Van Heerden has won five straight since an 8th round stoppage loss in September 2015 to Errol Spence Jr., a prospect at the time who has since emerged as the best welterweight in the world and a unified titlist.

Gaballo (23-0, 20KOs) was once linked to a secondary bantamweight title fight with former champ Juan Carlos Payano earlier this summer, though those plans failed to materialize. Instead, he will end a year-long layoff with a shot at the same title in the opening bout of this show.

“I’m very excited for this fight,” said Gaballo, who has scored four straight knockouts. “I can’t wait to step into the ring again.
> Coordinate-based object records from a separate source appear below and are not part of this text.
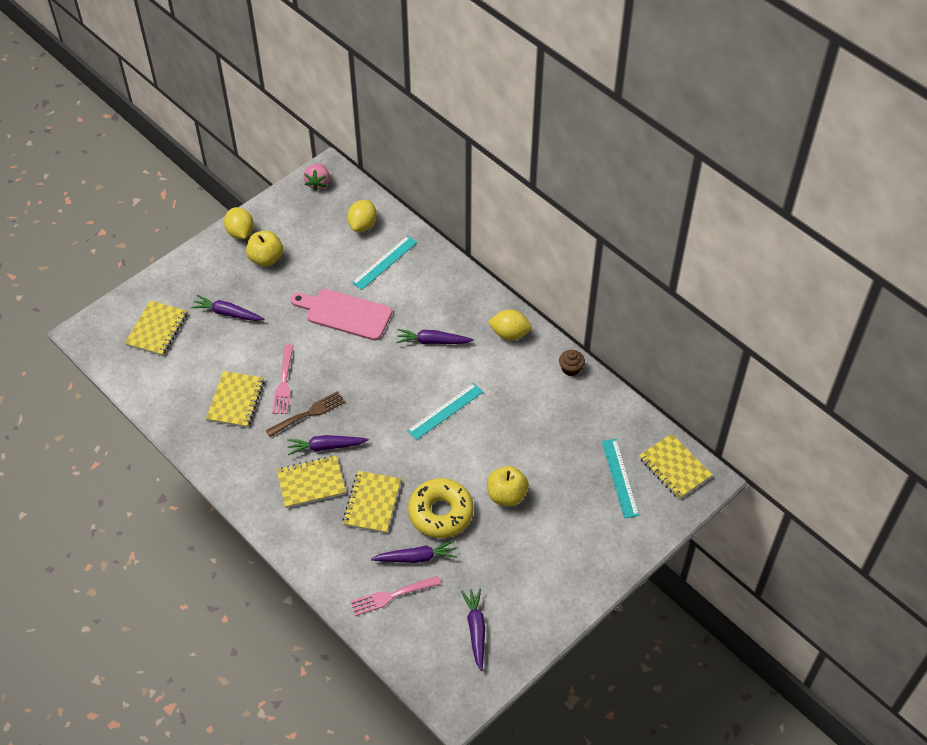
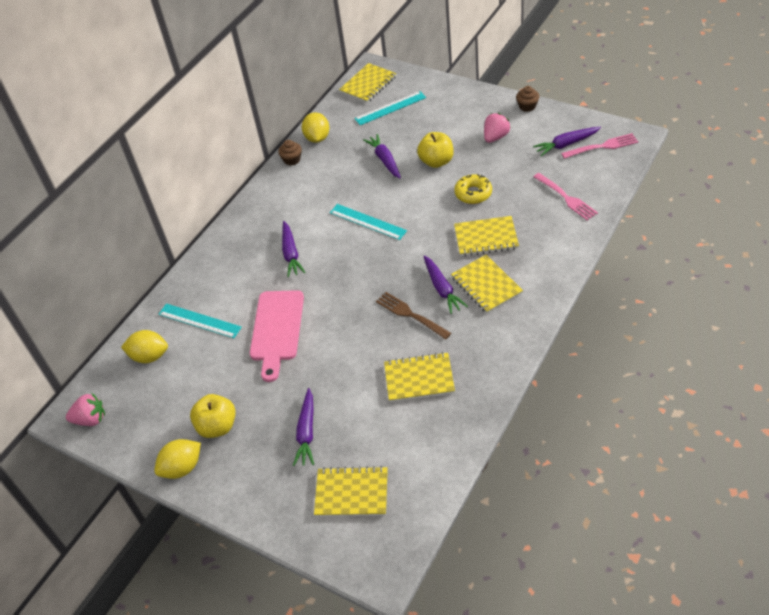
camera: 100 degrees left, 5 degrees down
pink fork [272,344,294,414] -> pink fork moved to [561,133,638,159]
purple carrot [371,540,457,563] -> purple carrot moved to [363,134,401,179]
yellow donut [408,478,474,538] -> yellow donut [454,174,492,204], size x0.64
yellow lemon [488,310,532,340] -> yellow lemon moved to [302,112,329,143]
none -> pink strawberry [484,113,511,143]
none -> brown cupcake [516,86,539,112]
I’ve been training in Miami since March and I’m planning to take advantage of this opportunity.

“I have a very tough opponent, but I’m going to show everyone what I can do and make sure I’m victorious.”

Velasquez (28-6-2, 19 KOs) carries a deceptive record, having won 20 straight since stumbling out to an 8-6-2 career start. The 31-year old from Quellon, Chile scored his most impressive win to date in his lone other U.S. appearance, a come-from-behind 9th round knockout of then-unbeaten bantamweight prospect Melvin Lopez last October in Miami.

“This is one of the best training camps I've ever had," said Velasquez, who has since added a stay-busy win this past January in his Quellon hometown. “I've been training in Miami with my brother and trainer Pedro Velasquez and everything has been perfect. I'm facing a hard puncher who's going to fight hard. He's going to come forward and be aggressive, and that's exactly how I like to fight. It's going to be a great war for the fans.”